### FRAGMENTO DE ORIGEN
Cotizar 35 años no asegura la pensión
Tres décadas y media cotizando a la Seguridad Social. Es el bagaje de una trabajadora que, a menos de seis años de la jubilación, escucha calificar su esfuerzo de «apoyo a la estafa piramidal». La frase no es de un tertuliano, sino de un análisis que gana peso en los debates económicos.
El escepticismo sobre la viabilidad del sistema público de pensiones no es nuevo, pero el argumento de la «pirámide» se ha afilado. Quien lo sostiene asegura que el modelo de reparto solo se sostiene mientras entren más cotizantes que jubilados. Con una demografía envejecida y una base de cotizantes que no termina de despegar, el colapso sería cuestión de tiempo: «Pensión no te va a faltar, por lo menos hasta que quiebre el sistema».
Frente a esta visión, está quien ha dedicado 35 años a un mismo empleo y presume de estabilidad: «De ello vivo al menos… y nada mal». La experiencia laboral larga y continuada se presenta como un privilegio, pero también como un lastre si el sistema falla. La paradoja es evidente: cuantos más años cotices, más expuesto estás a un posible hundimiento.

### APLICA LO LEÍDO
[1] Según el texto sobre las pensiones, ¿por qué quienes defienden el argumento de la «pirámide» consideran que el colapso del sistema sería cuestión de tiempo? Responde en una a tres oraciones.
[2] Traduce al inglés esta oración del texto sobre las pensiones: «La paradoja es evidente: cuantos más años cotices, más expuesto estás a un posible hundimiento.»
[3] Prosigue el texto sobre las pensiones a partir de su última oración.
Las entradas son un material independiente del texto sobre las pensiones.

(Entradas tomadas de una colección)

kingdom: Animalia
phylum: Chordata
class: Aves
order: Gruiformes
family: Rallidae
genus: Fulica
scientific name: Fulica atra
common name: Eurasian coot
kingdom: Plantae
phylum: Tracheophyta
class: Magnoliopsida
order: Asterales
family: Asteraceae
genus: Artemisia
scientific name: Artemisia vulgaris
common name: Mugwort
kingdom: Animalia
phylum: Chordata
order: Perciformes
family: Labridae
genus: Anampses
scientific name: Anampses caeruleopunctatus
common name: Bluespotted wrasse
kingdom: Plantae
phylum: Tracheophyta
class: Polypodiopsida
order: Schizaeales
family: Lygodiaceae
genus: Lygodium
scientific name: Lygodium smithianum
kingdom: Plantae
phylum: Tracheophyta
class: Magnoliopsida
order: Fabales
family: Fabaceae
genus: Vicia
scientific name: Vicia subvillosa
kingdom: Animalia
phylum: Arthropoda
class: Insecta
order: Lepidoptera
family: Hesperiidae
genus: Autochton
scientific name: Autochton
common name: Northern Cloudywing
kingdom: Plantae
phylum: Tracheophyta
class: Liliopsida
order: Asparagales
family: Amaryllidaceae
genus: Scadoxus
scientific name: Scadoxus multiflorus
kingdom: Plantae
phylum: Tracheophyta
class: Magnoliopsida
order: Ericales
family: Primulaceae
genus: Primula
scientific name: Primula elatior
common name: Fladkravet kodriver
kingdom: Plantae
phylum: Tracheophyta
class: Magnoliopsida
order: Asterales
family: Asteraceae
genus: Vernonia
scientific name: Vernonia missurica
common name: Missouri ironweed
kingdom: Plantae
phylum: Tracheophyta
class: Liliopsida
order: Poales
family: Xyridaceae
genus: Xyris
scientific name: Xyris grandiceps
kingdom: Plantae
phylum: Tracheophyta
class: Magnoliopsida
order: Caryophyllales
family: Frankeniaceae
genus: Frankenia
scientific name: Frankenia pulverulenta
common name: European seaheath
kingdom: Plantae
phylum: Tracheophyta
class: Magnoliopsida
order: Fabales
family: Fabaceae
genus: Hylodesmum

### TUS RESPUESTAS
[1] Sostienen que el modelo de reparto solo funciona mientras entren más cotizantes que jubilados. Con una demografía envejecida y una base de cotizantes que no termina de despegar, esa condición dejaría de cumplirse.

[2] The paradox is clear: the more years you contribute, the more exposed you are to a possible collapse.

[3]
Entre ambas posturas emerge un matiz: la posibilidad de desactivar el carácter obligatorio del trabajo convirtiendo una afición en sustento. «Yo soy antitrabajo 100% y de mi afición he hecho mi trabajo», explica quien ha encontrado la manera de no depender del relato oficial. Una vía que, admiten, no está al alcance de todos.
El debate sobre las pensiones no se cerrará con esta discusión. Pero el dato de 35 años de cotizaciones y la perspectiva de una quiebra del sistema muestran la distancia entre la confianza institucional y el escepticismo ciudadano. Mientras unos ven un seguro de vida, otros ven una pirámide que ya cojea.